[Records drawn from a dataset]
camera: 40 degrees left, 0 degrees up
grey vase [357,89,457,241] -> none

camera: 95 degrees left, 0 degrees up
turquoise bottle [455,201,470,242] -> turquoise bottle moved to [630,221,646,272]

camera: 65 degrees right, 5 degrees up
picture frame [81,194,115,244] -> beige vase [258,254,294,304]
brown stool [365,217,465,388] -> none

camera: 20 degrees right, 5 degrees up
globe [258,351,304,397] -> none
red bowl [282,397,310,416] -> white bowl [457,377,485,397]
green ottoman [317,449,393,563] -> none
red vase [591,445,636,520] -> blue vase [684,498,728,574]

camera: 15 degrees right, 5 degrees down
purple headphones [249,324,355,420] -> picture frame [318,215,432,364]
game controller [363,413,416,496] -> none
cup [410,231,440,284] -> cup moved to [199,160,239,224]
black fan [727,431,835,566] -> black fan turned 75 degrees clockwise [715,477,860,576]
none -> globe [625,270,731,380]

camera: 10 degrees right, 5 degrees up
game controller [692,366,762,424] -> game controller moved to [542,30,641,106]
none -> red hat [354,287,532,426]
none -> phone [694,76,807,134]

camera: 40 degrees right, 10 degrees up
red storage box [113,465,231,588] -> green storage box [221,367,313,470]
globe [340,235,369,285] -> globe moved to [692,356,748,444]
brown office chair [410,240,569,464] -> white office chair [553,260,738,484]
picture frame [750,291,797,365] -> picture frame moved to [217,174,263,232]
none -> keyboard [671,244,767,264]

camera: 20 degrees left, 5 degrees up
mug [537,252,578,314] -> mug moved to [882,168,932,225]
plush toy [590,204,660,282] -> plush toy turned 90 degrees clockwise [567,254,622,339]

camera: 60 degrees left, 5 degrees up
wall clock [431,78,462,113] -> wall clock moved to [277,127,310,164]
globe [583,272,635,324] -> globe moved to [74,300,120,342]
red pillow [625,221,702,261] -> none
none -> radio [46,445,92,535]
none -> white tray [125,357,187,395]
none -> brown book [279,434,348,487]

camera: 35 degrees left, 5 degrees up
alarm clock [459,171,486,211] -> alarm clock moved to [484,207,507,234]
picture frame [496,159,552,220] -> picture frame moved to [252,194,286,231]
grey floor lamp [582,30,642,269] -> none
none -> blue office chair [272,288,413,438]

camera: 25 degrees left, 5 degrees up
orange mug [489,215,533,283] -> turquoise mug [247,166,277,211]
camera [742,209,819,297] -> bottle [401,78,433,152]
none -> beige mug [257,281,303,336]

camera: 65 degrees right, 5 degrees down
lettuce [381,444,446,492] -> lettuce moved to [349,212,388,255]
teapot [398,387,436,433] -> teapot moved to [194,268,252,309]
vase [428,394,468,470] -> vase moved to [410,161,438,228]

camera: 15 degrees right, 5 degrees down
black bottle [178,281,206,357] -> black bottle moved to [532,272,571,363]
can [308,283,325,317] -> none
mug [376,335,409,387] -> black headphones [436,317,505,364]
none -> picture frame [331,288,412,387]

- **EXERCISE BRIEF**:
Which lines above run from the one containing "game controller [692,366,762,424]" down to the one containing "camera: 60 degrees left, 5 degrees up"? Repeat exactly those, both ends included, and nothing else.

- **ANSWER TO THIS EXERCISE**:
game controller [692,366,762,424] -> game controller moved to [542,30,641,106]
none -> red hat [354,287,532,426]
none -> phone [694,76,807,134]

camera: 40 degrees right, 10 degrees up
red storage box [113,465,231,588] -> green storage box [221,367,313,470]
globe [340,235,369,285] -> globe moved to [692,356,748,444]
brown office chair [410,240,569,464] -> white office chair [553,260,738,484]
picture frame [750,291,797,365] -> picture frame moved to [217,174,263,232]
none -> keyboard [671,244,767,264]

camera: 20 degrees left, 5 degrees up
mug [537,252,578,314] -> mug moved to [882,168,932,225]
plush toy [590,204,660,282] -> plush toy turned 90 degrees clockwise [567,254,622,339]

camera: 60 degrees left, 5 degrees up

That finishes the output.